Kita dapat bertanya kepada diri sendiri, ’Sejauh mana saya akan mengerahkan diri untuk membantu saudara-saudara rohani saya yang mengalami keadaan yang sulit?’ Bagi orang-orang Kristen, semangat siap sedia semacam itu bukanlah semacam pilihan. Yesus mengatakan, ”Aku memberikan kepadamu sebuah perintah baru, agar kamu mengasihi satu sama lain; sebagaimana aku telah mengasihi kamu, agar kamu juga mengasihi satu sama lain.” (Yohanes 13:34) Epafroditus melaksanakan dinasnya hingga ”ambang kematian”-nya. Dengan demikian, Epafroditus adalah satu contoh sehubungan dengan pribadi yang memiliki ”sikap mental” yang Paulus anjurkan untuk dimiliki orang-orang Filipi. (Filipi 2:5, 8, 30, Kingdom Interlinear) Apakah kita siap berbuat sejauh itu?
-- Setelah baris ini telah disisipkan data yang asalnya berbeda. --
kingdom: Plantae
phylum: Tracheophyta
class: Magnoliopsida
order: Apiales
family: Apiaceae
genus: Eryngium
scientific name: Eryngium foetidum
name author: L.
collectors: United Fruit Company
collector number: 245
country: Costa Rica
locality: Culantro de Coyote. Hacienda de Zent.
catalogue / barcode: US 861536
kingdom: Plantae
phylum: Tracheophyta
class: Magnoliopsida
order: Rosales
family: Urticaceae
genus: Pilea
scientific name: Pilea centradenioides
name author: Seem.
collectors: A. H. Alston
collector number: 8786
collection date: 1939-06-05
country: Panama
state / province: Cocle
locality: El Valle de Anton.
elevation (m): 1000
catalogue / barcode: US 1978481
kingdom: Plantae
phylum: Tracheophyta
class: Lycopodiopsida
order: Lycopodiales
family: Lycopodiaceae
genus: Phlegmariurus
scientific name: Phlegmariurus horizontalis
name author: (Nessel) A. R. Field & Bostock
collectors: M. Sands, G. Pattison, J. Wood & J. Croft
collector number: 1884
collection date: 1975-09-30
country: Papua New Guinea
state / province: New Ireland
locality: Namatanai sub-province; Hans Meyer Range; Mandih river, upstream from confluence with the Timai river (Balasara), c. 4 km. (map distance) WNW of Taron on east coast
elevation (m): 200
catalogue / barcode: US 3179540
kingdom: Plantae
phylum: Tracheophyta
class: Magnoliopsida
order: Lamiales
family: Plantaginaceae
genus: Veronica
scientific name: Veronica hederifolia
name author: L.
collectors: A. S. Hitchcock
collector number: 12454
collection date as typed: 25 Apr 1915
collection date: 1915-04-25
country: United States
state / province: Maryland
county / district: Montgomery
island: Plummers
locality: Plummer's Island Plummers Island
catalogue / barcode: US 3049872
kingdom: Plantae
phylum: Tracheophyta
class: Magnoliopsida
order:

Namun, Epafroditus menjadi masygul. Mengapa?
Kemasygulannya
Bayangkan diri saudara adalah Epafroditus. Paulus melaporkan, ”Ia rindu untuk melihat kamu semua dan masygul karena kamu mendengar bahwa ia telah jatuh sakit.” (Filipi 2:26) Epafroditus sadar bahwa saudara-saudara di sidangnya mengetahui ia sakit dan ternyata tidak sanggup membantu Paulus menurut cara yang mereka harapkan. Malahan, Epafroditus tampaknya telah menciptakan lebih banyak kekhawatiran bagi Paulus. Apakah tabib Lukas, rekan Paulus, perlu mengabaikan perkara-perkara lain untuk merawat Epafroditus?—Filipi 2:27, 28; Kolose 4:14.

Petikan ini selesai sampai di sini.